Artigo publicado originalmente na Mídia sem Máscara ,em 16 de outubro de 2002.

Everybody happy?
We! We! We!
To hell with the chappyThat doesn’t agree

— E. E. Cummings

Nunca fui fã dos papéis tipo namoradinha do Brasil da atriz Regina Duarte, mas admirei seus dotes artísticos como a Viúva Porcina, quando, mesmo não sendo muito de ver novelas, não queria perder nenhum capítulo. Acostumado a ver apenas seus personagens, conheci a pessoa nesta última semana e passei a admirar sua coragem! Sim, Regina Duarte tem medo do Lula, mas tem coragem para vir à público dize-lo. O que não é pouco, tendo-se em vista o implacável patrulhamento de que foi alvo. Felizmente outros notáveis se lhe uniram como Carlos Vereza e Beatriz Segal, por enquanto.

Some-se a isto o Lula proibindo o Boris Casoy de sequer continuar perguntando sobre a ligação PT-MST-FARC, o fechamento da loja Daslu, em São Paulo pela Martinha — que deve ter feito suas comprinhas antes, porque ninguém é de ferro — a cassação do site do Diego Casagrande, as ameaças ao Simões Pires, ao Políbio Braga e ao filósofo Denis Rosenfield pelo governo petista lá no Sul, e a Márcio Coimbra, em Brasília, que teve sua tese de doutoramento vetada por uma professora petista, e temos um quadro alarmante para o futuro do nosso País se, como tudo parece indicar, os patrulheiros vencerem.

Nós brasileiros vamos experimentar uma situação nunca vivida antes: uma ditadura totalitária que exige que todos sejam felizes, mesmo os que preferem não sê-lo. Este mesmo pessoal que não perde tempo em demonizar a ‘ditadura militar’, enquanto se locupleta com indenizações milionárias por terem lutado contra ela, mostra-se mais ditatorial do que se pode dizer de qualquer coisa ocorrida naquele período.
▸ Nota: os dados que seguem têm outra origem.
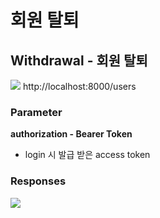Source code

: # 회원 탈퇴

## Withdrawal - 회원 탈퇴

<img src="https://img.shields.io/badge/DELETE-red?style=plastic&logo=appveyor&logo=DELETE"/> http://localhost:8000/users

### Parameter

**authorization - Bearer Token**

- login 시 발급 받은 access token

### Responses

<img src="https://img.shields.io/badge/200-519800?style=plastic&logo=appveyor&logo=200"/>

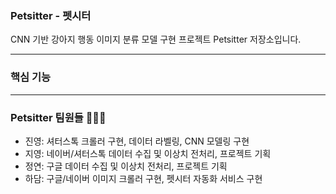 ### Petsitter - 펫시터
CNN 기반 강아지 행동 이미지 분류 모델 구현 프로젝트 Petsitter 저장소입니다.

***

### 핵심 기능 
***
 

### Petsitter 팀원들 👨‍👧‍👧
* 진영: 셔터스톡 크롤러 구현, 데이터 라벨링, CNN 모델링 구현 
* 지영: 네이버/셔터스톡 데이터 수집 및 이상치 전처리, 프로젝트 기획
* 정연: 구글 데이터 수집 및 이상치 전처리, 프로젝트 기획
* 하담: 구글/네이버 이미지 크롤러 구현, 펫시터 자동화 서비스 구현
Nos tais anos de chumbo houve combates implacáveis a inimigos implacáveis. Havia dois lados, um venceu, o outro perdeu. Hoje parece que isto está invertido, mas aí é outro artigo. Vivi aquele período e não gostaria de repetir a dose, mas é preciso lembrar aos mais jovens, que só ouvem a cantilena marxista atual, que nos governos Castello Branco e Costa e Silva houve um verdadeiro desabrochar da cultura brasileira, principalmente das artes cênicas. Criou-se o teatro Opinião, encenou-se Liberdade, Liberdade, com os geniais Paulo Autran e Tereza Rachel, obra de Oduvaldo Vianna Filho que antes pertencera ao Centro Popular de Cultura da UNE, ocorreram os famosos Festivais da Canção, que revelaram Elis Regina, Jair Rodrigues, Geraldo Vandré e Chico Buarque — os dois últimos nitidamente de oposição ao regime militar — os Novos Bahianos, e por aí vai. Surgiu o cinema novo. 

Este pessoal tinha liberdade de dizer o que bem quisesse, a ‘ditadura’ só combatia aqueles que ‘queriam ser felizes a la cubana’ e que para isto tomaram armas e começaram os tempos negros, de chumbo ou o que seja.

Hoje, o que se pode antecipar é um regime no qual todos têm que ser felizes, e ao inferno com quem não concorda, como na epígrafe. Teremos todos que nos conformar a ser imbecis coletivos quando nos perguntarem se estamos felizes: We, We, We. Quem discorda e tem medo, às chamas do inferno! O que se delineia é a distinção entre autoritarismo e totalitarismo, que foi conceituada pela insuspeita Hannah Arendt: nos regimes autoritários os donos do poder combatem determinados grupos que lhe são opostos; no totalitarismo obriga-se a totalidade das pessoas a pensarem igual, serem todas felizes da mesma maneira, sem nenhuma divergência, como agora ficou claro no Iraque, pois 100% da população apóia o Saddam Hussein. Nem Mao, nem Fidel, nem o Politbüro da URSS jamais tentaram tamanha farsa, se contentam com 99,5%! Além de Hannah Arendt, George Orwell intuiu isto e descreveu magistralmente no 1984 e na Revolução dos Bichos.

Parabéns à Regina Duarte pelo seu melhor papel: o de ela mesma!